PROBLEM REQUIREMENTS: Only the lines from the beginning of the data below through the line that contains "Generating Good Generators" should be repeated, exactly as written.

DATA RECORDS section start

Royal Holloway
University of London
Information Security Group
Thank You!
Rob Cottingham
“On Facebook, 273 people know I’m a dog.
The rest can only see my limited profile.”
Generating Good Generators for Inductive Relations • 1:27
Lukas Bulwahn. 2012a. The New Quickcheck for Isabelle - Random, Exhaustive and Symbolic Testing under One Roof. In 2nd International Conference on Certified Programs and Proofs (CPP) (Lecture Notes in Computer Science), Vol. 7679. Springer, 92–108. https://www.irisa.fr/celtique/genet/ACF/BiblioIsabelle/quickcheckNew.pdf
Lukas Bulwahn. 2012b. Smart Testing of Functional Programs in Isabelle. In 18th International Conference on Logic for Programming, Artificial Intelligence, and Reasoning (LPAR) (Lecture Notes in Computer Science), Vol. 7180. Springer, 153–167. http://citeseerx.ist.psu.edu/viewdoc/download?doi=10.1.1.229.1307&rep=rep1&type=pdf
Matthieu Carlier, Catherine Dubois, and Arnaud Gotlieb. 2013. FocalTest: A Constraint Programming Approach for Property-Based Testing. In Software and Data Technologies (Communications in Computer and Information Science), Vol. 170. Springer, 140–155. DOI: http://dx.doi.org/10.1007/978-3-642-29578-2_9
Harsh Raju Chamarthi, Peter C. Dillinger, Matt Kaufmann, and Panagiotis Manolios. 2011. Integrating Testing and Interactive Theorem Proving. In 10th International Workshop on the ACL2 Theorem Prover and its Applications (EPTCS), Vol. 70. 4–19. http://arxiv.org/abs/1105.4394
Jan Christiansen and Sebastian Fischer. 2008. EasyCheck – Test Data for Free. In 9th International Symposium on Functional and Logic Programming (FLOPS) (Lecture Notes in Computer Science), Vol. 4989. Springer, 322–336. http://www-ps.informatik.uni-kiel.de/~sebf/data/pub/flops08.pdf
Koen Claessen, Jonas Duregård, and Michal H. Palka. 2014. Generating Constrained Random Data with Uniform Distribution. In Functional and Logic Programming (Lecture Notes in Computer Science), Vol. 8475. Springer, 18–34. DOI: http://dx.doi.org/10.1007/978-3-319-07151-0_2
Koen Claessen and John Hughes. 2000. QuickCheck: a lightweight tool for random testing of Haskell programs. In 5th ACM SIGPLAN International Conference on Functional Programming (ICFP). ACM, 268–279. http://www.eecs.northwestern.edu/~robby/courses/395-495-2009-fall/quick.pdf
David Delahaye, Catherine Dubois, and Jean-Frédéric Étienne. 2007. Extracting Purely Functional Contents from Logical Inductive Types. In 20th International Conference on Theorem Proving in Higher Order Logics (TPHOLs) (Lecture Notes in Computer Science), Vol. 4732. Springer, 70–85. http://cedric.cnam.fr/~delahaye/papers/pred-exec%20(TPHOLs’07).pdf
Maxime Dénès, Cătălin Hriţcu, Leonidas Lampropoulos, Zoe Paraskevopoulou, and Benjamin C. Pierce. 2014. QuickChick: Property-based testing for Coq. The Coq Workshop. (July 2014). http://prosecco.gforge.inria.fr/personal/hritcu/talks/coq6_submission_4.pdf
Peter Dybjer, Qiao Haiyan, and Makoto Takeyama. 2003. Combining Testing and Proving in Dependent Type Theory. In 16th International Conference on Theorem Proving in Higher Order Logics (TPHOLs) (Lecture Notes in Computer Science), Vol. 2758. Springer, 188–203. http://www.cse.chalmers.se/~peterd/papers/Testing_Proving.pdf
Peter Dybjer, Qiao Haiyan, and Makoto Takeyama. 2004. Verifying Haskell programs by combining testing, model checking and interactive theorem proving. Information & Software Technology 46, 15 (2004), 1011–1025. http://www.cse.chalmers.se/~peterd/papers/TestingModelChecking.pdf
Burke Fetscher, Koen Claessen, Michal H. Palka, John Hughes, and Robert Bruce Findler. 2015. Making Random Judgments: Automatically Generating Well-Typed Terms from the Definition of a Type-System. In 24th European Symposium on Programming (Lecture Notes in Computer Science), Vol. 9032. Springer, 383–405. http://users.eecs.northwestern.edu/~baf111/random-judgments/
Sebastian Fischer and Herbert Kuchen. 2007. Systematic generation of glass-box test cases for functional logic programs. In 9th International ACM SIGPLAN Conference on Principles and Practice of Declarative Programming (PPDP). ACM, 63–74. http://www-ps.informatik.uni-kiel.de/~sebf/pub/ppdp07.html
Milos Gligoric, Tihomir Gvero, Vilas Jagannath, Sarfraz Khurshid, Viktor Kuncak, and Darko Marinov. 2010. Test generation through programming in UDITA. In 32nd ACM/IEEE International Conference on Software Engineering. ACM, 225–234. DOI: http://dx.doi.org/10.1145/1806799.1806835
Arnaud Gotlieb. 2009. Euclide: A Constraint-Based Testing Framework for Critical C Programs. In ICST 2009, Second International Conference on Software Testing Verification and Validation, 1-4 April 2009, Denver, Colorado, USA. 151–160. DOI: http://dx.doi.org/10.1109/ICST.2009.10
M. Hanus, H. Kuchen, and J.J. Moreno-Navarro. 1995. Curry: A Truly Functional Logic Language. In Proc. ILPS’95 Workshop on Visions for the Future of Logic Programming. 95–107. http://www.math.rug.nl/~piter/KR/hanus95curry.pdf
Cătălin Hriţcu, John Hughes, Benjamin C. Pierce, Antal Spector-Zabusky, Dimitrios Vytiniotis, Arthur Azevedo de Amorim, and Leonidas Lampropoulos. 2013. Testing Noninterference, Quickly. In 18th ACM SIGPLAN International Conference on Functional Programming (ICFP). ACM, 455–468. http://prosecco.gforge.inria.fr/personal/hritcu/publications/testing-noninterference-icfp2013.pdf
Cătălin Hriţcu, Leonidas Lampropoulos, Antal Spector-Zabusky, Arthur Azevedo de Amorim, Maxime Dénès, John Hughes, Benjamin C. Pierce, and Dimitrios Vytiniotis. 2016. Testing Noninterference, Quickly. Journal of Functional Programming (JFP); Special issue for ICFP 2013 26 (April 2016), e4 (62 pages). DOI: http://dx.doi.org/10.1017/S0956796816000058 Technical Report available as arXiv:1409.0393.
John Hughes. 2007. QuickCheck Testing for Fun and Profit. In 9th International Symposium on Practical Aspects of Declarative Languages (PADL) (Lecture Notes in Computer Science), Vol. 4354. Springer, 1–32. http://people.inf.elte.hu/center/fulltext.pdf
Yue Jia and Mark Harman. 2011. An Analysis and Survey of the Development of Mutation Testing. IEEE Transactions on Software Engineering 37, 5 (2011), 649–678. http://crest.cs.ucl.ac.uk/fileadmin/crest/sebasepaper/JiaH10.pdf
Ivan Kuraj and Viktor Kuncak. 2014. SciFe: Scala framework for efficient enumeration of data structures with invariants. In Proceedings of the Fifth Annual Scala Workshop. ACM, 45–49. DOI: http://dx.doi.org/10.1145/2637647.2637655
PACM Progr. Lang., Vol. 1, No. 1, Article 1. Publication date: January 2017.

DATA RECORDS section end

SOLUTION TO THE EXERCISE:
Royal Holloway
University of London
Information Security Group
Thank You!
Rob Cottingham
“On Facebook, 273 people know I’m a dog.
The rest can only see my limited profile.”
Generating Good Generators for Inductive Relations • 1:27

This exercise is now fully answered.